I come into the peace of wild things
who do not tax their lives with forethought
of grief. I come into the presence of still water.
And I feel above me the day-blind stars
waiting with their light. For a time
I rest in the grace of the world, and am free.”
LikeLiked by 1 person
Yes. I have rides like that. I suppose we all have a variety of stress sources, and some of us a blessed enough to have the gift you, and Wendell Berry, have described. When I visit my father in the nursing home these days, he tells how much he longs to be back out in the woods. Dessert first indeed.
LikeLiked by 3 people
i am always thankful for your views [written and photographic] of the nation’s capitol city.

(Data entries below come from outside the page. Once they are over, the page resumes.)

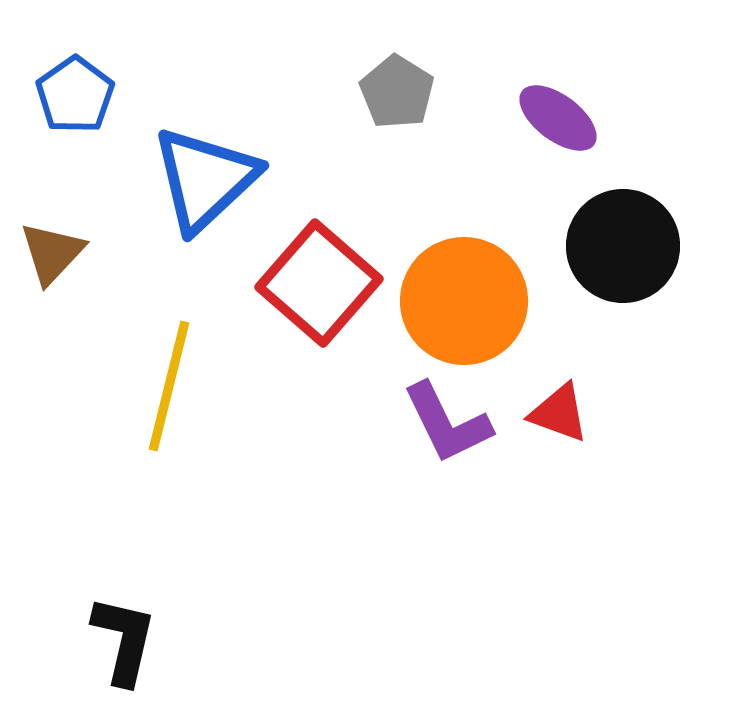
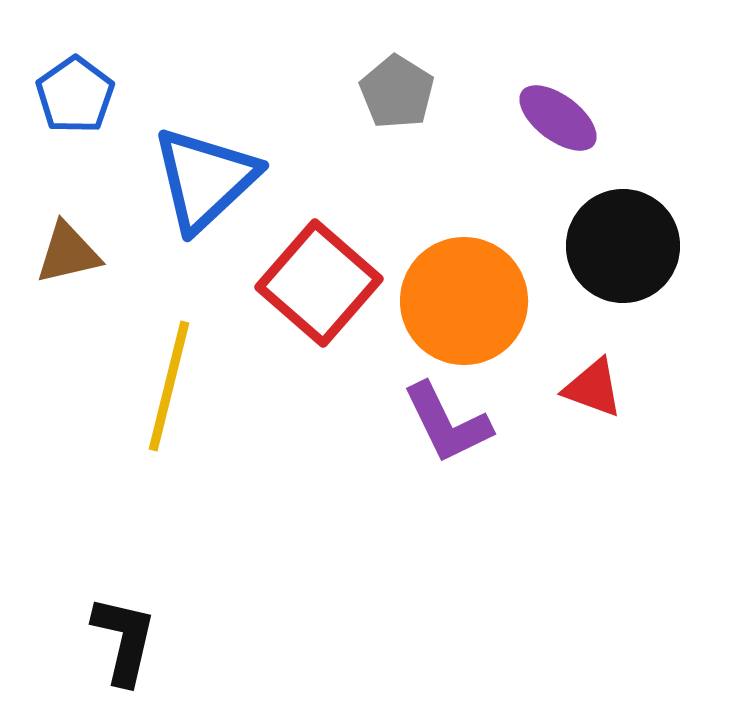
brown triangle: moved 16 px right; rotated 34 degrees clockwise
red triangle: moved 34 px right, 25 px up
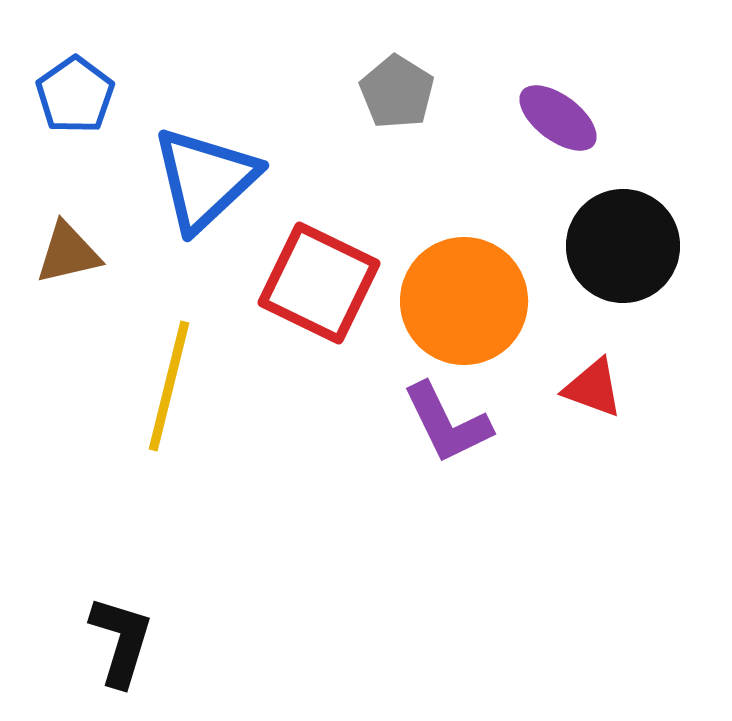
red square: rotated 15 degrees counterclockwise
black L-shape: moved 3 px left, 1 px down; rotated 4 degrees clockwise
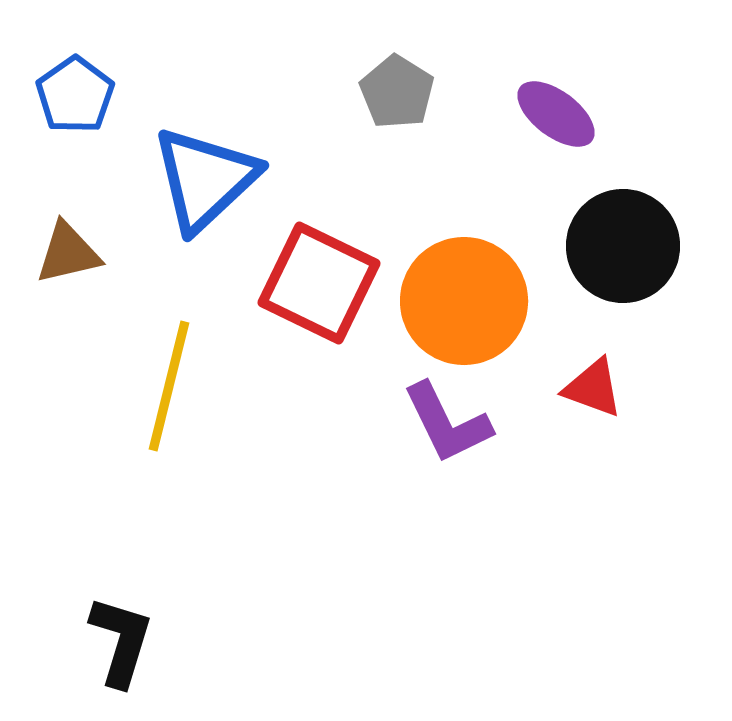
purple ellipse: moved 2 px left, 4 px up
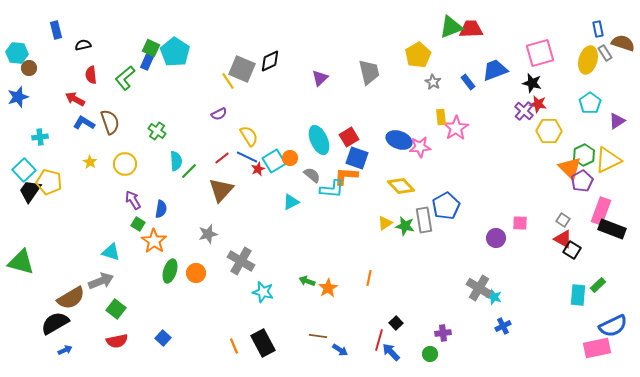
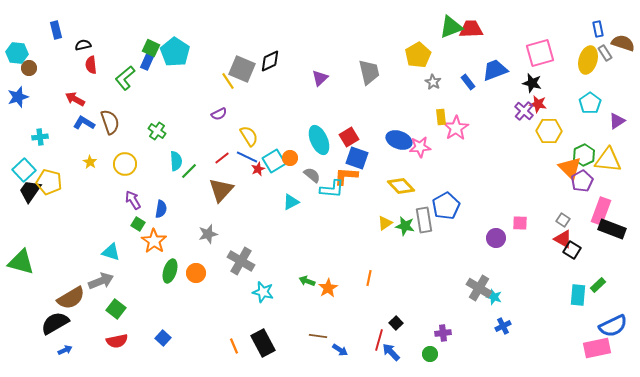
red semicircle at (91, 75): moved 10 px up
yellow triangle at (608, 160): rotated 32 degrees clockwise
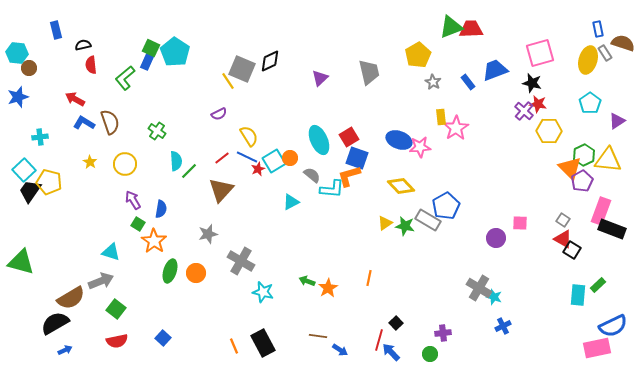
orange L-shape at (346, 176): moved 3 px right; rotated 20 degrees counterclockwise
gray rectangle at (424, 220): moved 4 px right; rotated 50 degrees counterclockwise
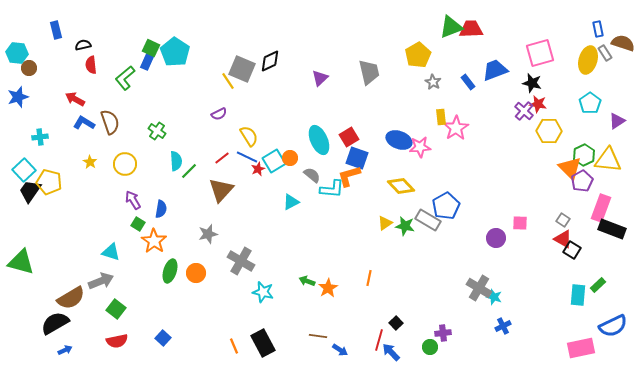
pink rectangle at (601, 211): moved 3 px up
pink rectangle at (597, 348): moved 16 px left
green circle at (430, 354): moved 7 px up
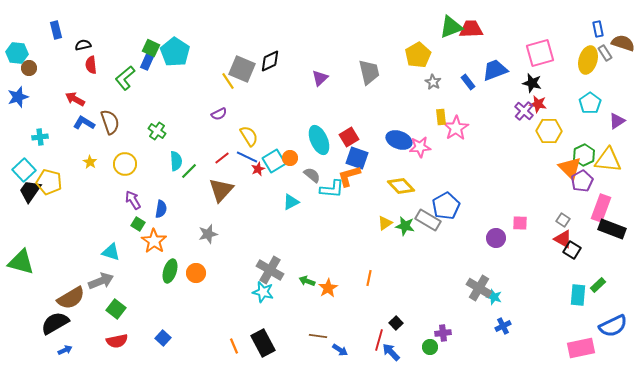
gray cross at (241, 261): moved 29 px right, 9 px down
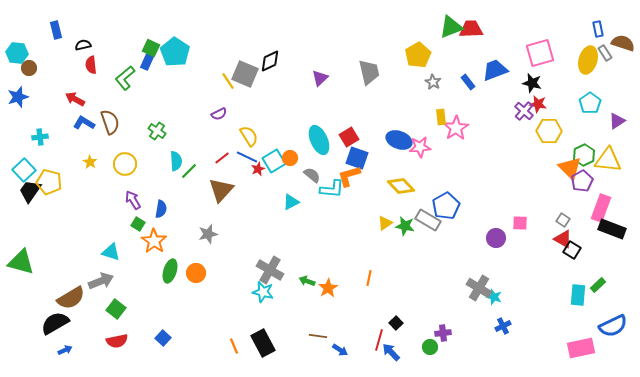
gray square at (242, 69): moved 3 px right, 5 px down
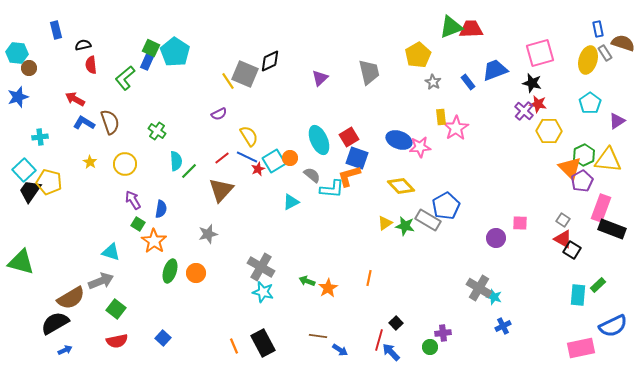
gray cross at (270, 270): moved 9 px left, 3 px up
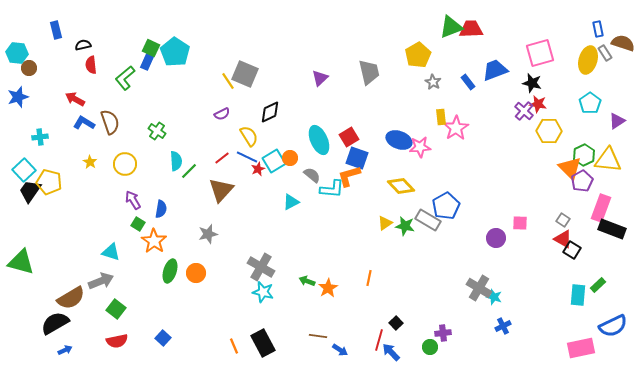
black diamond at (270, 61): moved 51 px down
purple semicircle at (219, 114): moved 3 px right
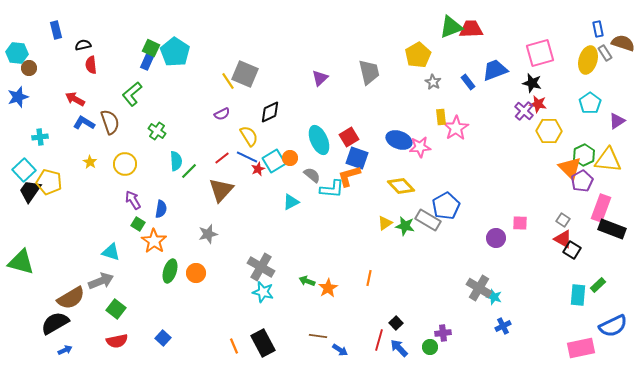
green L-shape at (125, 78): moved 7 px right, 16 px down
blue arrow at (391, 352): moved 8 px right, 4 px up
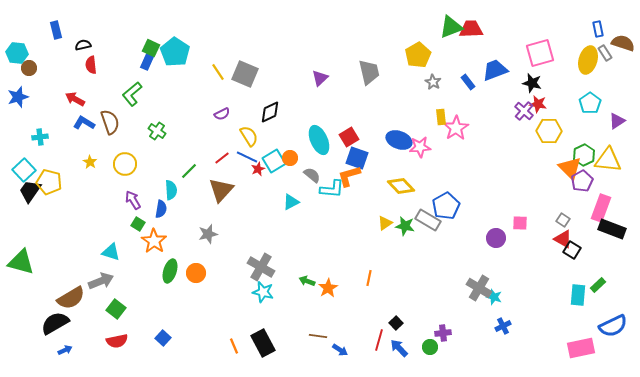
yellow line at (228, 81): moved 10 px left, 9 px up
cyan semicircle at (176, 161): moved 5 px left, 29 px down
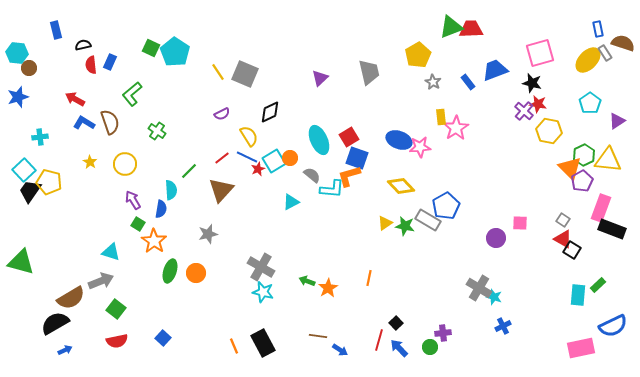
yellow ellipse at (588, 60): rotated 28 degrees clockwise
blue rectangle at (147, 62): moved 37 px left
yellow hexagon at (549, 131): rotated 10 degrees clockwise
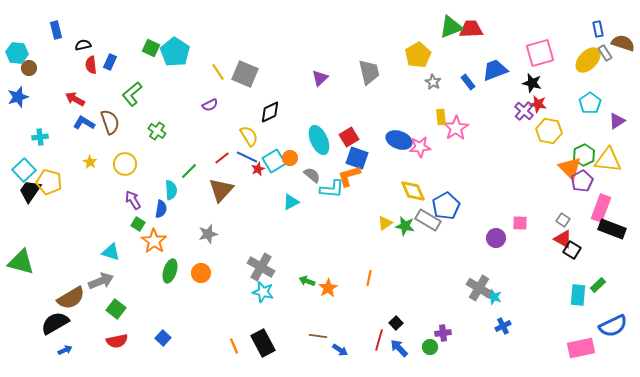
purple semicircle at (222, 114): moved 12 px left, 9 px up
yellow diamond at (401, 186): moved 12 px right, 5 px down; rotated 20 degrees clockwise
orange circle at (196, 273): moved 5 px right
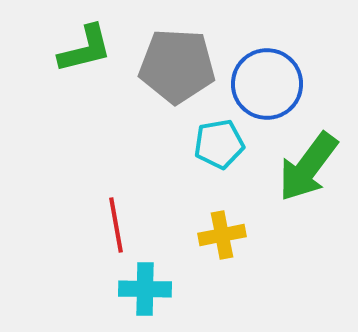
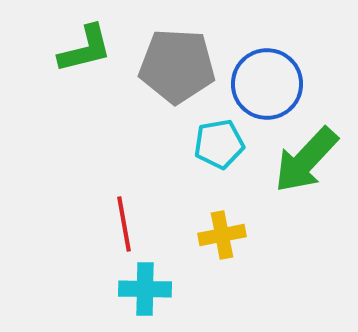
green arrow: moved 2 px left, 7 px up; rotated 6 degrees clockwise
red line: moved 8 px right, 1 px up
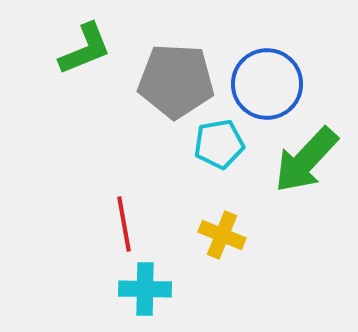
green L-shape: rotated 8 degrees counterclockwise
gray pentagon: moved 1 px left, 15 px down
yellow cross: rotated 33 degrees clockwise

[i never imagined you as one to indulge in M&Ms….! thanks for being so REAL……]
LikeLike
Live in Springfield,MO and am 69 yrs old. Got in over 1500 miles in 2016. Who knows what this yr will bring. Had ice storm last week. Had a meeting at 5 pm recently and was early. So had a 1/2 price Steak and Shake shake before dinner. Dessert before dinner-OK with me. Hope all of our rides are fun and safe. Did a 15 mi ride with my grandson New Year’s day. Life is good, enjoy.
LikeLike
From the other side of the Atlantic: thanks for all your coffeeneuring efforts. Good luck with the future. I expect you’re worried. We’re worried. The most worried are surely the Estonians who lie awake at night listening for the rumble of tanks. Again.
LikeLike
not my imagination, i haven’t seen any posts for a long long time. was thinking about you, wondering how you and felkerino are, and then i saw a car with 13.1, 26.2, 39.3 stickers on the back. hope you’re ok.